- [DATASET EXCERPT]
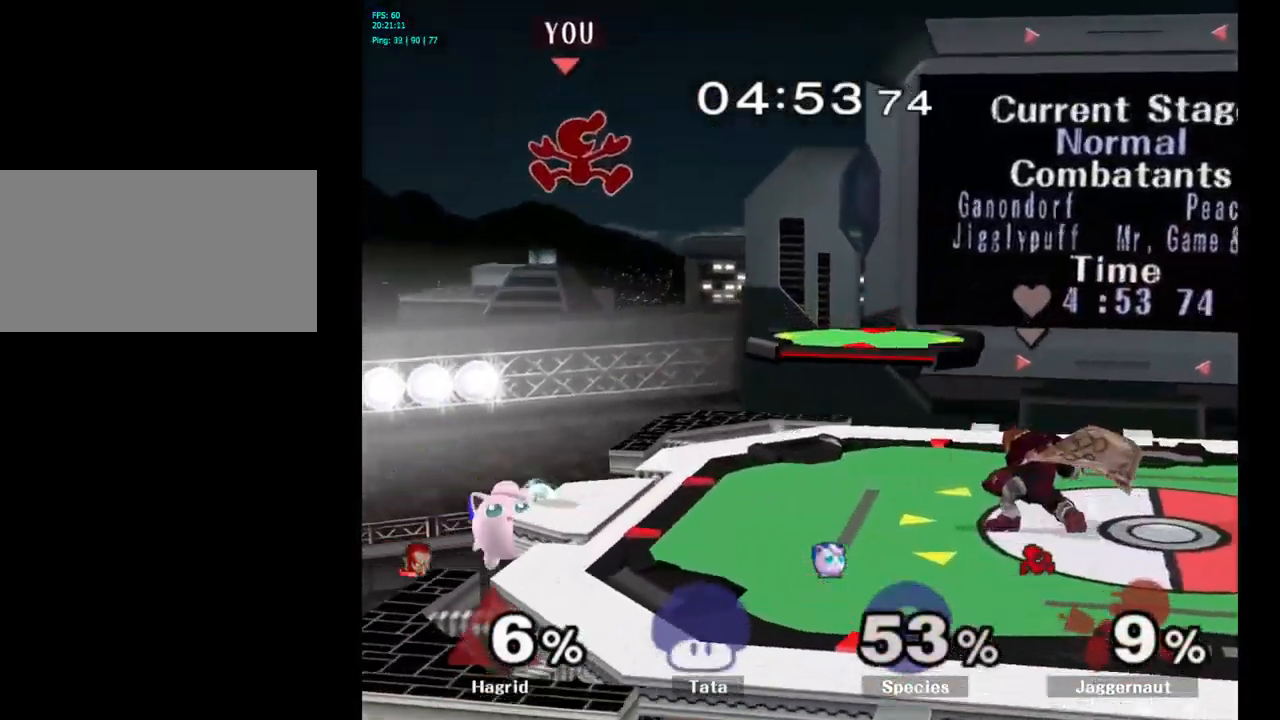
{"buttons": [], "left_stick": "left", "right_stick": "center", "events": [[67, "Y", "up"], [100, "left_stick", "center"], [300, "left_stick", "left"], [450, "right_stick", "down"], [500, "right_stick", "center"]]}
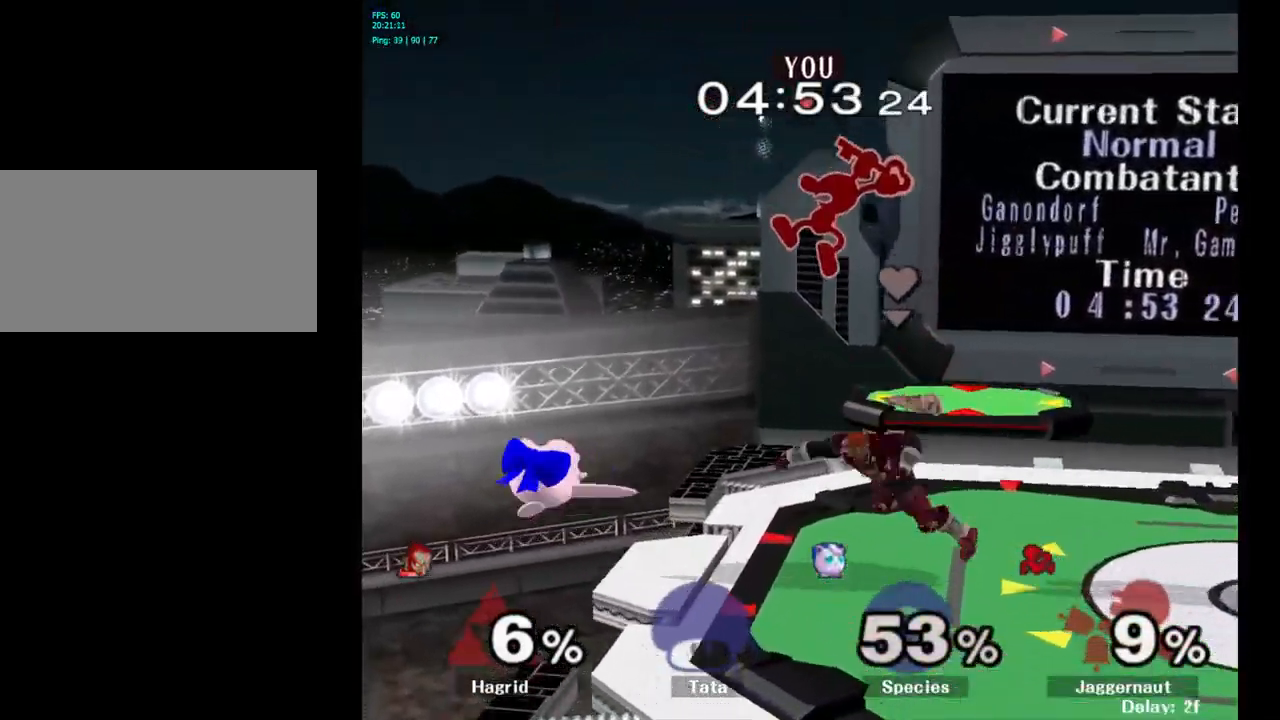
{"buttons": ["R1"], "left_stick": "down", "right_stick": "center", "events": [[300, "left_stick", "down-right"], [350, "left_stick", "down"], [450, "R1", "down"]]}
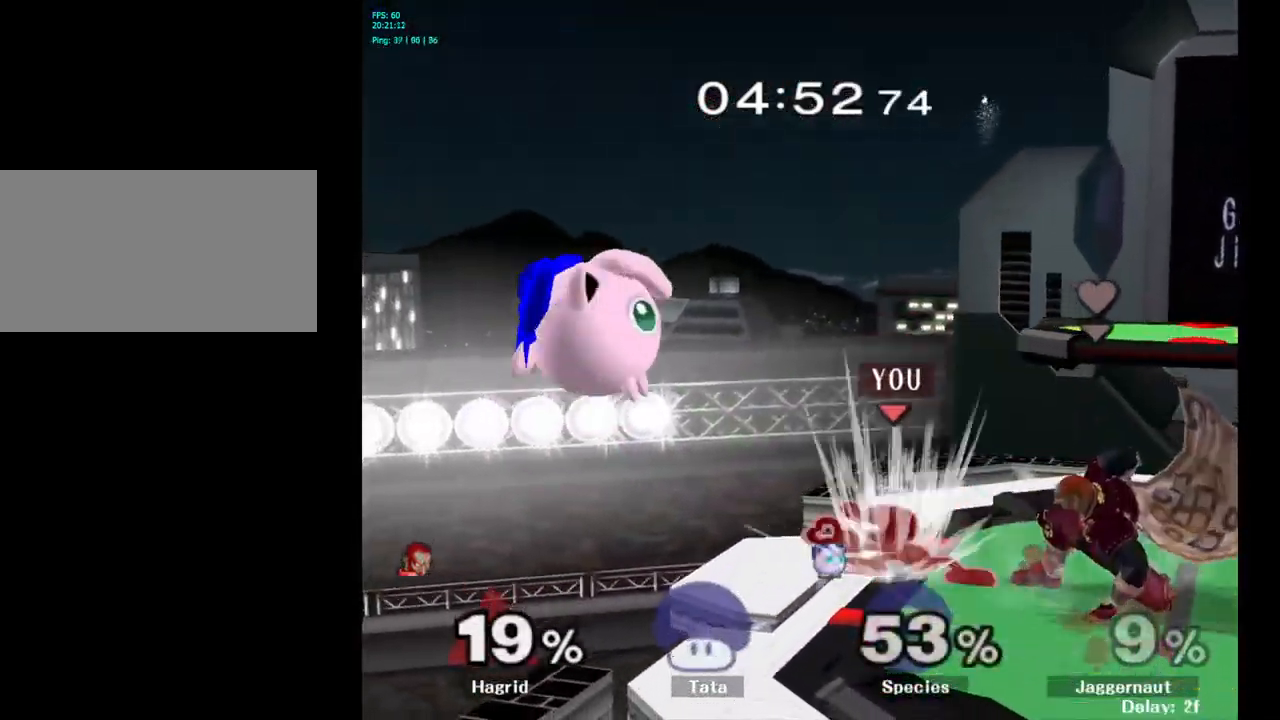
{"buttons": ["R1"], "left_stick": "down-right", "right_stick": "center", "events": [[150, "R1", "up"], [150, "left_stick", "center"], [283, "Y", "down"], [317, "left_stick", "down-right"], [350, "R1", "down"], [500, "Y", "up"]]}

- [WORK ITEM] When you reproduce the material, keep every word exact and leave each picture out.

- [RESPONSE TO THIS TASK]
{"buttons": [], "left_stick": "left", "right_stick": "center", "events": [[67, "Y", "up"], [100, "left_stick", "center"], [300, "left_stick", "left"], [450, "right_stick", "down"], [500, "right_stick", "center"]]}
{"buttons": ["R1"], "left_stick": "down", "right_stick": "center", "events": [[300, "left_stick", "down-right"], [350, "left_stick", "down"], [450, "R1", "down"]]}
{"buttons": ["R1"], "left_stick": "down-right", "right_stick": "center", "events": [[150, "R1", "up"], [150, "left_stick", "center"], [283, "Y", "down"], [317, "left_stick", "down-right"], [350, "R1", "down"], [500, "Y", "up"]]}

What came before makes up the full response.